What will be different, however, is the obvious difference between Muskie and Vance -- one a seasoned, professional politician on a national scale, the other a corporate lawyer and government in-and-outer with no electoral experience. What this means, for one thing, is that the White House politicos will be dealing with a secretary of state whose sense of the politics of things is no less sharp -- and probably a good deal sharper -- than theirs.
But Muskie's political expertise is only a part, and almost certainly the least important part, of the difference between him and Vance. Much more important, in the view of those who have dealt with both men, is the way in which his politician's instincts will influence Muskie's view of the importance of the appearance of who's in charge -- who's really speaking for the president.
Vance, as one aide puts it, cared deeply about what was thought of him personally: of his integrity and decency and grasp of affairs.
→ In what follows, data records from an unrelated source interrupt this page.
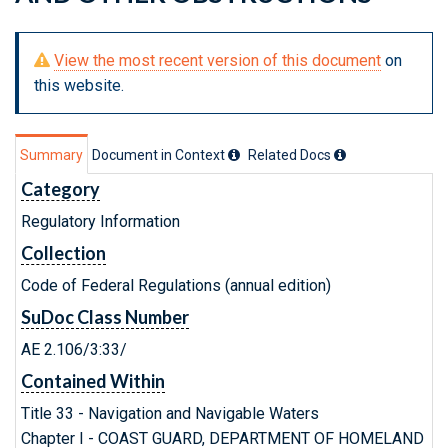
View the most recent version of this document
on
this website.
Summary
Document in Context
Related Doc
s
Category
Regulatory Information
Collection
Code of Federal Regulations (annual edition)
SuDoc Class Number
AE 2.106/3:33/
Contained Within
Title 33 - Navigation and Navigable Waters
Chapter I - COAST GUARD, DEPARTMENT OF HOMELAND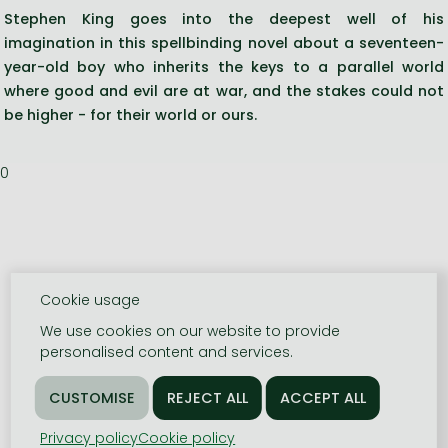
Stephen King goes into the deepest well of his
imagination in this spellbinding novel about a seventeen-
year-old boy who inherits the keys to a parallel world
where good and evil are at war, and the stakes could not
be higher - for their world or ours.
0
Cookie usage
We use cookies on our website to provide
personalised content and services.
Privacy policy
Cookie policy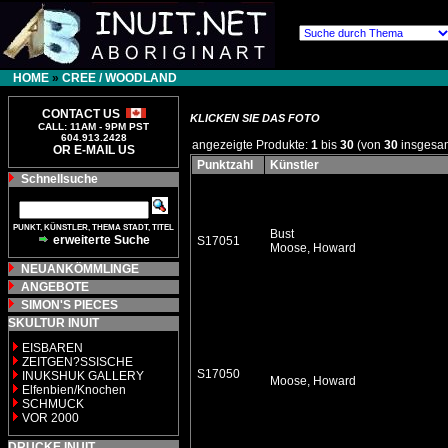
HOME
»
CREE / WOODLAND
CONTACT US
KLICKEN SIE DAS FOTO
CALL: 11AM - 9PM PST
604.913.2428
angezeigte Produkte:
1
bis
30
(von
30
insgesa
OR E-MAIL US
Punktzahl
Künstler
Schnellsuche
PUNKT, KÜNSTLER, THEMA STADT, TITEL
Bust
erweiterte Suche
S17051
Moose, Howard
NEUANKÖMMLINGE
ANGEBOTE
SIMON'S PIECES
SKULTUR INUIT
EISBAREN
ZEITGEN?SSISCHE
S17050
INUKSHUK GALLERY
Moose, Howard
Elfenbien/Knochen
SCHMUCK
VOR 2000
DRUCKE INUIT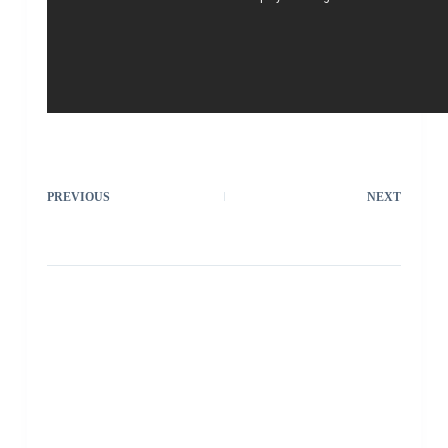
PREVIOUS
NEXT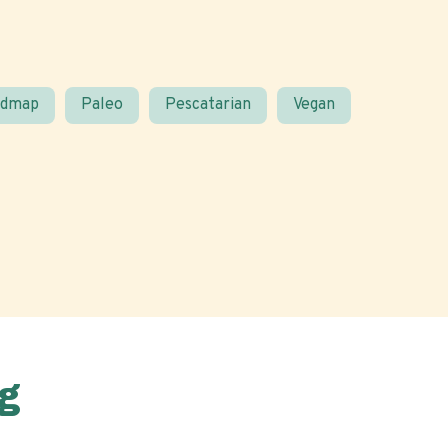
odmap
Paleo
Pescatarian
Vegan
g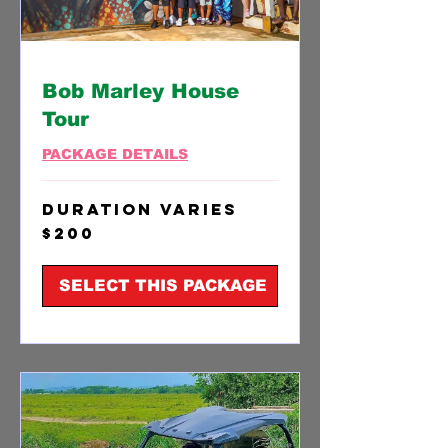
Bob Marley House
Tour
PACKAGE DETAILS
Duration Varies
200
$200
US
dollars
SELECT THIS PACKAGE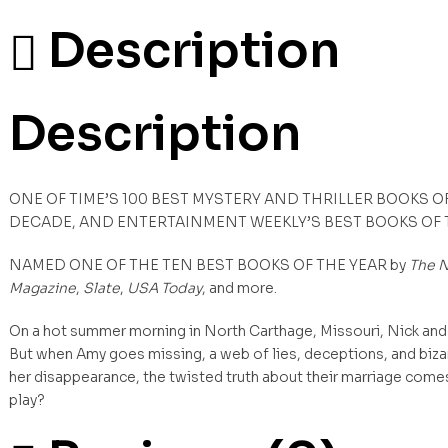
Description
Description
ONE OF TIME’S 100 BEST MYSTERY AND THRILLER BOOKS O
DECADE, AND ENTERTAINMENT WEEKLY’S BEST BOOKS OF
NAMED ONE OF THE TEN BEST BOOKS OF THE YEAR by
The N
Magazine
,
Slate
,
USA Today
, and more.
On a hot summer morning in North Carthage, Missouri, Nick and 
But when Amy goes missing, a web of lies, deceptions, and biza
her disappearance, the twisted truth about their marriage comes t
play?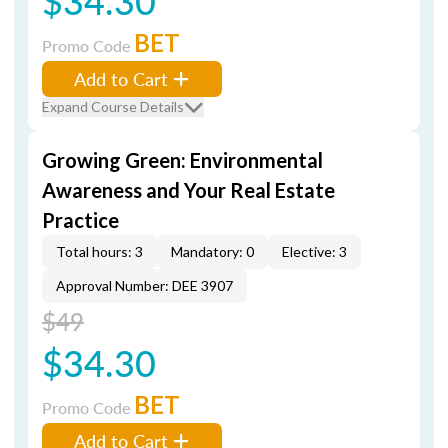
$34.30
BET
Promo Code
Add to Cart
Expand Course Details
Growing Green: Environmental
Awareness and Your Real Estate
Practice
Total hours: 3
Mandatory: 0
Elective: 3
Approval Number: DEE 3907
$49
$34.30
BET
Promo Code
Add to Cart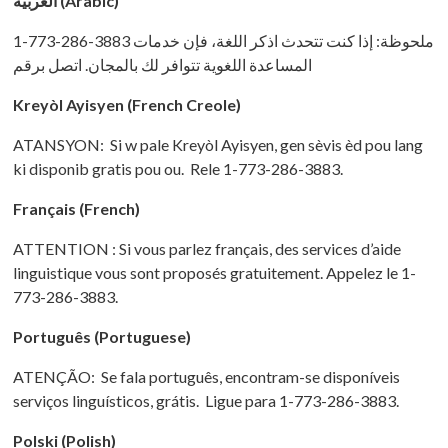
العربية (Arabic)
1-773-286-3883 ملحوظة: إذا كنت تتحدث اذكر اللغة، فإن خدمات
المساعدة اللغویة تتوافر لك بالمجان. اتصل برقم
Kreyòl Ayisyen
(French Creole)
ATANSYON: Si w pale Kreyòl Ayisyen, gen sèvis èd pou lang
ki disponib gratis pou ou. Rele 1-773-286-3883.
Français (French)
ATTENTION : Si vous parlez français, des services d’aide
linguistique vous sont proposés gratuitement. Appelez le 1-
773-286-3883.
Português (Portuguese)
ATENÇÃO: Se fala português, encontram-se disponíveis
serviços linguísticos, grátis. Ligue para 1-773-286-3883.
Polski (Polish)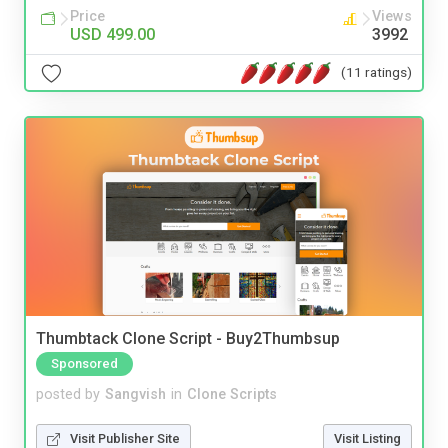
Price
Views
USD 499.00
3992
(11 ratings)
Thumbtack Clone Script - Buy2Thumbsup
Sponsored
posted by
Sangvish
in
Clone Scripts
Visit Publisher Site
Visit Listing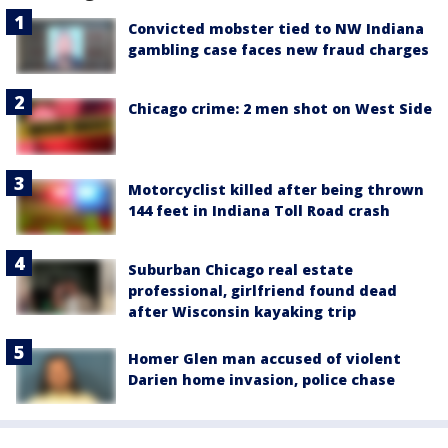
Convicted mobster tied to NW Indiana
gambling case faces new fraud charges
Chicago crime: 2 men shot on West Side
Motorcyclist killed after being thrown
144 feet in Indiana Toll Road crash
Suburban Chicago real estate
professional, girlfriend found dead
after Wisconsin kayaking trip
Homer Glen man accused of violent
Darien home invasion, police chase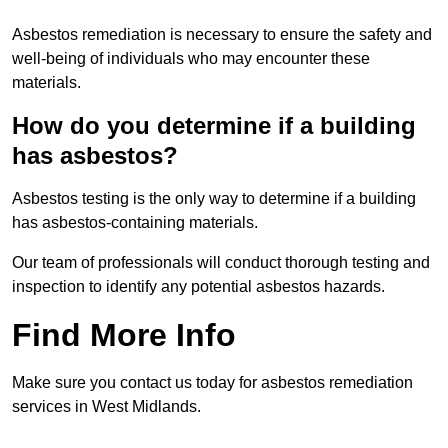
Asbestos remediation is necessary to ensure the safety and
well-being of individuals who may encounter these
materials.
How do you determine if a building
has asbestos?
Asbestos testing is the only way to determine if a building
has asbestos-containing materials.
Our team of professionals will conduct thorough testing and
inspection to identify any potential asbestos hazards.
Find More Info
Make sure you contact us today for asbestos remediation
services in West Midlands.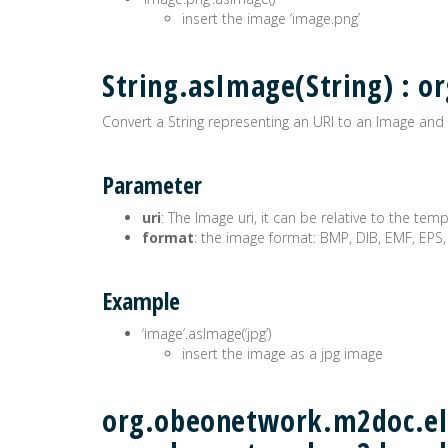
insert the image ‘image.png’
String.asImage(String) :
Convert a String representing an URI to an Image and 
Parameter
uri
: The Image uri, it can be relative to the tem
format
: the image format: BMP, DIB, EMF, EPS,
Example
‘image’.asImage(‘jpg’)
insert the image as a jpg image
org.obeonetwork.m2doc.ele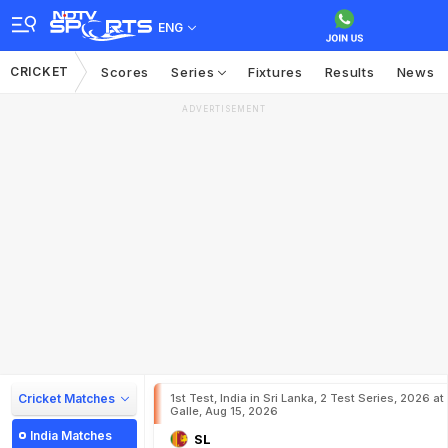
ENG
CRICKET
Scores
Series
Fixtures
Results
News
ADVERTISEMENT
Cricket Matches
1st Test, India in Sri Lanka, 2 Test Series, 2026 at
Galle, Aug 15, 2026
India Matches
SL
He cared for issues. But he had no taste for headline-hunting, glory-seeking, credit-taking and all the rest. Politicians, on the other hand, tend to worry quite a bit about the public perception of their own importance. Public perceptions, after all, are what getting elected is all about, and while this rule has not always worked in Muskie's favor, getting elected is something he knows quite a lot about.
Power is something else the senator is familiar with. And while it might not be in his nature to abuse it, it is demonstrably in his nature to speak his mind -- and to speak in terms of harsh realities.
Those same instincts will influence his performance as secretary of state. And while they will no doubt be tempered by a sense of order and responsibility, they cannot help but be reinforced to some degree by what may be the best reason of all to predict for him a predominant role in the making and the propounding of American foreign policy. It cannot heave escaped his notice that the president could ill afford to lose, in the course of one campaign for reelection, two secretaries of state.